Now let’s take this broad assessment and study it along with the credit quality profile of the following four funds:

  • The iShares J.P. Morgan USD Emerging Markets Bond ETF (EMB)
  • The VanEck Vectors J.P. Morgan EM Local Currency Bond ETF (EMLC)
  • The iShares J.P. Morgan EM Local Currency Bond ETF (LEMB)
  • The WisdomTree Emerging Markets Local Debt Fund (ELD)

From the table above, purely from a ratings perspective, the ELD looks to be among the safest, while the EMLC seems to be taking the most risk given its relatively high exposure to bonds rated below B (including unrated papers).

Among these funds, the EMB comes out to be quite risky considering that a shade less than half of its assets are invested in papers rated below BBB. Bloomberg noted a change in the credit quality profile of the fund saying, “The proportion of this fund’s holdings rated in the BB tier and below (or unrated) by Moody’s Investors Service has increased to 48.1 percent from 44.7 percent in June 2015.”

As far as country-level rating changes are concerned, an upgrade or downgrade is mostly priced-in to market prices before it takes place.
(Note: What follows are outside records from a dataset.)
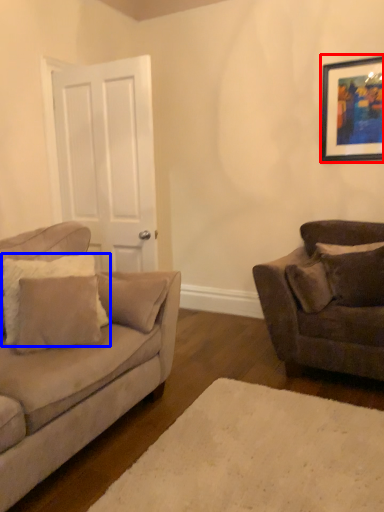
Question: Which of the following is the closest to the observer, picture frame (highlighted by a red box) or pillow (highlighted by a blue box)?

Choices:
 (A) picture frame
 (B) pillow

Answer: (B)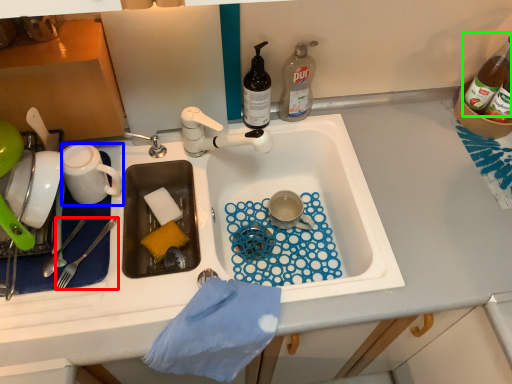
Question: Estimate the real-world distances between objects in this image. Which object is farther from fork (highlighted by a red box), coffee cup (highlighted by a blue box) or bottle (highlighted by a green box)?

Choices:
 (A) coffee cup
 (B) bottle

Answer: (B)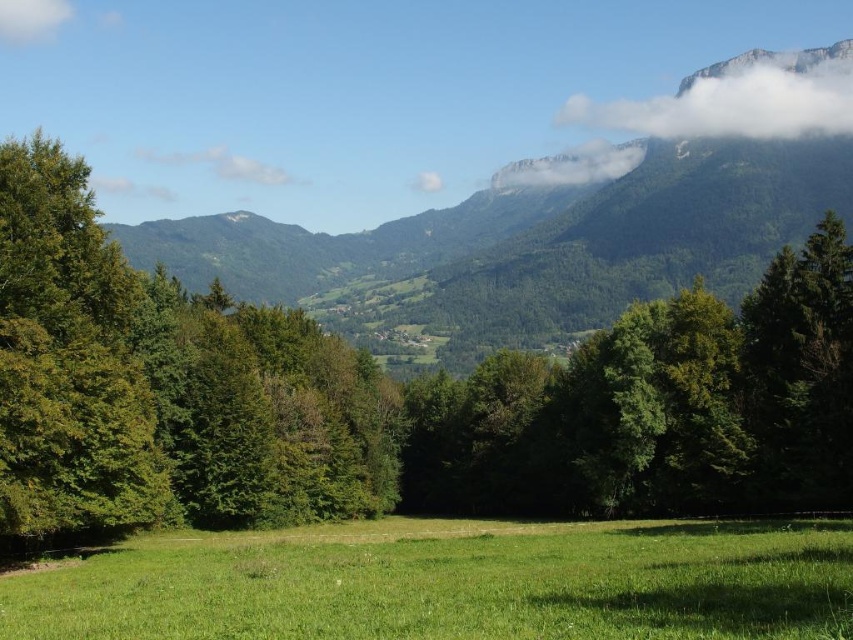
Does green leafy tree at center appear under white fluffy cloud at upper left?

Correct, green leafy tree at center is located below white fluffy cloud at upper left.

Can you confirm if green leafy tree at center is thinner than white fluffy cloud at upper left?

No.

What do you see at coordinates (390, 396) in the screenshot? I see `green leafy tree at center` at bounding box center [390, 396].

Locate an element on the screen. Image resolution: width=853 pixels, height=640 pixels. green leafy tree at center is located at coordinates (390, 396).

Can you confirm if green matte tree at left is positioned to the left of white fluffy cloud at upper right?

Indeed, green matte tree at left is positioned on the left side of white fluffy cloud at upper right.

Does green matte tree at left appear on the right side of white fluffy cloud at upper right?

No, green matte tree at left is not to the right of white fluffy cloud at upper right.

Who is more distant from viewer, (0, 353) or (640, 104)?

The point (640, 104) is behind.

Where is `green matte tree at left`? This screenshot has height=640, width=853. green matte tree at left is located at coordinates (68, 358).

Who is positioned more to the right, green leafy tree at center or green grassy field at center?

green leafy tree at center is more to the right.

Is point (149, 452) behind point (248, 572)?

That is True.

Where is `green leafy tree at center`? green leafy tree at center is located at coordinates (390, 396).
Hence, investors should watch geopolitical and economic developments closely in order to see how it may impact allocations.

For instance, though Argentina remains poorly rated, it had received an upgrade from S&P in April this year. This means that there may be interesting opportunities emerging in the country which may turn quite profitable if the nation continues to improve its finances.

On the other hand, though South Africa remains several notches higher than Argentina, it was recently downgraded to junk category and further untoward developments could hurt its assets even more.